With Jones aboard, every inquisitive Dodger fan wants to know what happens to erstwhile center fielder Juan Pierre, who’s still owed $36.5 million over the next four years. The early speculation is that he gets pushed into left field, but that’s only because it’s hard to imagine the Dodgers benching somebody they still owe $36.5 million. I’m not sure how general manager Ned Colletti explains this to his boss, but Pierre simply must be benched or traded (and if traded, the Dodgers will have to eat an unhealthy chunk of that kooky contract).

It really is that simple. When you have Matt Kemp and Andre Ethier as alternatives, playing Juan Pierre hurts you in every way. Ethier doesn’t have nearly the upside of Kemp, but both are — right now, today — better than Pierre, and they are 23 (Kemp) and 25 (Ethier), both significantly younger than Pierre. Oh, and did I mention that they both cost the Dodgers roughly a nickel a year?

Keith Law chimed in on this too:

On the one hand, this could just be an acknowledgement that the Juan Pierre contract was one of the worst of our time, so the Dodgers are treating it as a sunk deal, which they should do. (This would make them the second team to do this with a bad center fielder signing from last winter, on the heels of the Angels signing Torii Hunter two weeks ago after getting Gary Matthews Jr. the year before.)

On the other hand, this could mean the Dodgers intend to deal either Matt Kemp or Andre Ethier in a deal for one of the top starting pitchers on the market, such as Erik Bedard.

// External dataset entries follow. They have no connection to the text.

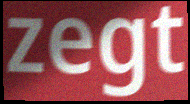
zegt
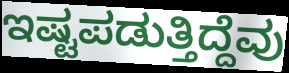
ಇಷ್ಟಪಡುತ್ತಿದ್ದೆವು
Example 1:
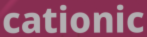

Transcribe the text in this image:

cationic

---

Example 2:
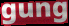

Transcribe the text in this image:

gung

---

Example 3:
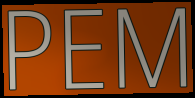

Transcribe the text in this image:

PEM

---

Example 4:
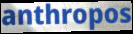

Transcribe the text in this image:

anthropos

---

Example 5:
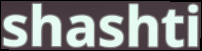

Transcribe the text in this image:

shashti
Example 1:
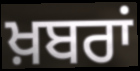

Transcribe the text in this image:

ਖ਼ਬਰਾਂ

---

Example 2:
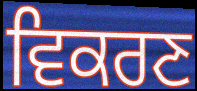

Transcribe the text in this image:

ਵਿਕਰਣ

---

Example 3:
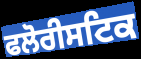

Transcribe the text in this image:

ਫਲੋਰੀਸਟਿਕ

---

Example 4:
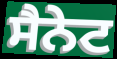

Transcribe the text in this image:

ਸੈਨੇਟ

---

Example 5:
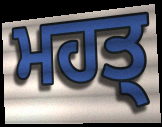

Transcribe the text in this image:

ਮਹਤ੍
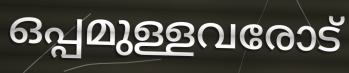
ഒപ്പമുള്ളവരോട്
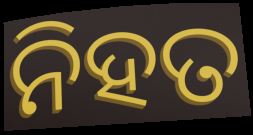
ନିହତ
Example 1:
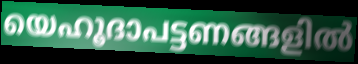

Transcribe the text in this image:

യെഹൂദാപട്ടണങ്ങളിൽ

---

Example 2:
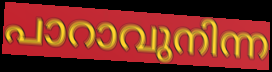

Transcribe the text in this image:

Trading either of those guys would hurt the Dodgers’ offense — any scheme that puts Pierre in an everyday role hurts their offense almost as much as it hurts my eyes — but trading Kemp for anything less than a Bedard or a Johan Santana will come back to haunt the Dodgers for years.

Or, should they keep Kemp but send him to Triple-A or relegate him to part-time duty, they’ll retard his development, since Kemp is still raw as a baseball player and needs reps at the big-league level to continue to work in areas like pitch recognition and reading flyballs off the bat. They could make out better if they trade Ethier, who is just a fringe-average corner outfielder and unlikely to produce at a higher level than this, but that still hurts their club by giving Pierre 600 at-bats that should go to someone who can hit.

Neyer had a bit to say about the financial aspects of the Jones signing, too, but I don’t care much about that. Do I think $18 million a year is at least 40 percent more than Jones deserves? Absolutely. But hey, it’s not my money, and it’s not like a) the Dodgers are going to run out of money or b) they are going to lower ticket prices if their payroll is lower. The money is a non-issue for me as a Dodger fan.

So really what this boils down to is this: if the Dodgers’ outfield on opening day is Kemp, Jones, and Ethier, I love this signing. If it’s Kemp, Jones, and Pierre, I am not happy, but it’s still probably an improvement (essentially trading Ethier for Jones). If it’s Ethier, Jones, and Pierre, that means Matt Kemp has probably been traded, and I will have lost faith that Ned Coletti knows how to run a baseball team.

Ned, if you’re reading this: bite the bullet on Pierre. Trade him for whatever you can get. Eat the contract. I don’t care. Just don’t play him in 2008!